• _Collected data_

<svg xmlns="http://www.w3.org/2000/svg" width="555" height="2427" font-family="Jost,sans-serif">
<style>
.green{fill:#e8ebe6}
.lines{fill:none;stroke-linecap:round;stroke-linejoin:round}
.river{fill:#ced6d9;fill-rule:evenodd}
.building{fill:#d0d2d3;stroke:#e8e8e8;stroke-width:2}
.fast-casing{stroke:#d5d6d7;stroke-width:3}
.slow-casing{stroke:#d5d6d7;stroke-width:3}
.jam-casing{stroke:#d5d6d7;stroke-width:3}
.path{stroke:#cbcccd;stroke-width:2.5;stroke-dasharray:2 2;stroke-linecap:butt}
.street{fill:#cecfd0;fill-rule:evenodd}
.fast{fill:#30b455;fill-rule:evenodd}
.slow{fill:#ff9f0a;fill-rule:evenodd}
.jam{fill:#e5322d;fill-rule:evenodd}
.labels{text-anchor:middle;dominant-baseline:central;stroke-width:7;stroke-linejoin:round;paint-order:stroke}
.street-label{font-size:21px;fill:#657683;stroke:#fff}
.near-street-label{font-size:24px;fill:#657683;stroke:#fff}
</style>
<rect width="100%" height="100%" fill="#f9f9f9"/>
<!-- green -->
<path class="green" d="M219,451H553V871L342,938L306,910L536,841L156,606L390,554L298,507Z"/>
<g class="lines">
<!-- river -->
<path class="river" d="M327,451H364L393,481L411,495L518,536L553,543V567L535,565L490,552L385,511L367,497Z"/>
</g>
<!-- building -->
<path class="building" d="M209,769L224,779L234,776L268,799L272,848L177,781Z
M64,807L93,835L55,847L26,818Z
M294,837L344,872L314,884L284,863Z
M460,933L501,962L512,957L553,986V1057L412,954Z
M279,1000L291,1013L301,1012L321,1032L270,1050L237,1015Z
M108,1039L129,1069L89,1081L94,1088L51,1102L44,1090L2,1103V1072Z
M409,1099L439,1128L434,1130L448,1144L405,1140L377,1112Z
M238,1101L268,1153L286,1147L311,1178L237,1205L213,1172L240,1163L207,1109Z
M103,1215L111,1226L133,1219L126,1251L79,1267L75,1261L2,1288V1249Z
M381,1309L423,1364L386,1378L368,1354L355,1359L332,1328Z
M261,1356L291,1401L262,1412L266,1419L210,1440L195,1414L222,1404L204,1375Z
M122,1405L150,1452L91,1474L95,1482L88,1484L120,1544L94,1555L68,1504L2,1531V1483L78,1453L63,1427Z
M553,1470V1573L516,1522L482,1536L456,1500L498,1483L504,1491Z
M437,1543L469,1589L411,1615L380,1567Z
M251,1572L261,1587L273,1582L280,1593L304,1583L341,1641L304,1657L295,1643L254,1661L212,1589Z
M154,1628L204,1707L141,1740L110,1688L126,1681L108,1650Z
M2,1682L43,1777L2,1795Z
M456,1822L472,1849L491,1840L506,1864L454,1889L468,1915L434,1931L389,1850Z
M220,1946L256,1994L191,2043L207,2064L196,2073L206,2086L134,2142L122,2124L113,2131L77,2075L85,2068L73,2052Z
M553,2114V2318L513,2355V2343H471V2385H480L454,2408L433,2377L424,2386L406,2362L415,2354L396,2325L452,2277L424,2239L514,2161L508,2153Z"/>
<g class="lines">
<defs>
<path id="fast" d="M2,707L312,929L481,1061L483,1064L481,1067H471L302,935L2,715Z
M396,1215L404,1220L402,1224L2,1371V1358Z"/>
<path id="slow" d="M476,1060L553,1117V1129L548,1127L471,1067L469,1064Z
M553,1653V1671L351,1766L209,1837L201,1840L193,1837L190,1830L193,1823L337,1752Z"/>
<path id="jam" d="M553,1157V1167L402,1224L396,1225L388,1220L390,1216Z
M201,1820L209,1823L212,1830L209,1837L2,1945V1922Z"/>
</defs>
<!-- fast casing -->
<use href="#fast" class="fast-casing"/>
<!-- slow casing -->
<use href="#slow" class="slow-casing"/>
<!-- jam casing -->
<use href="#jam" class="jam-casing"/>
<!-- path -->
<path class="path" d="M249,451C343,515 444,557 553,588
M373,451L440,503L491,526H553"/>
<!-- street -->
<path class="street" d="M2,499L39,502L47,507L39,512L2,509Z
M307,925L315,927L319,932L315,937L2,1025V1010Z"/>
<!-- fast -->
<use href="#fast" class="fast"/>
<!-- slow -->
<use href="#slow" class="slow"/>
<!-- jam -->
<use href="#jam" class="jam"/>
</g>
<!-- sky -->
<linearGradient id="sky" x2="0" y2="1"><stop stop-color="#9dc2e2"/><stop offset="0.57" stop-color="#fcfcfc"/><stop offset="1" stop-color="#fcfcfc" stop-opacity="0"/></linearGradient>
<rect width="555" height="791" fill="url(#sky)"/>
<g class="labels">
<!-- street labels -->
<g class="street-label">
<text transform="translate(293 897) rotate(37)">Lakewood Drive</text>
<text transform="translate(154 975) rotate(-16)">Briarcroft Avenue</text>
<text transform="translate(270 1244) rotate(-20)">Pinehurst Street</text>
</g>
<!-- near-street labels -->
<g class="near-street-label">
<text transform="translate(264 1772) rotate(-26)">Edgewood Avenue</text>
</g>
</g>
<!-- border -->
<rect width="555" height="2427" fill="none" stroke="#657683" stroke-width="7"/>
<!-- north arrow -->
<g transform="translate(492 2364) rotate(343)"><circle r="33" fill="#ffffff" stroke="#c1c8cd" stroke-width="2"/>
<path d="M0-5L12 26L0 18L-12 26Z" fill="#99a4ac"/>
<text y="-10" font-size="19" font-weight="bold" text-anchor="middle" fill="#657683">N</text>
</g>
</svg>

• _WHAT TO PRODUCE_
Reproduce all lines from the records above that include the word "linejoin".

• _RESPONSE AREA_
.lines{fill:none;stroke-linecap:round;stroke-linejoin:round}
.labels{text-anchor:middle;dominant-baseline:central;stroke-width:7;stroke-linejoin:round;paint-order:stroke}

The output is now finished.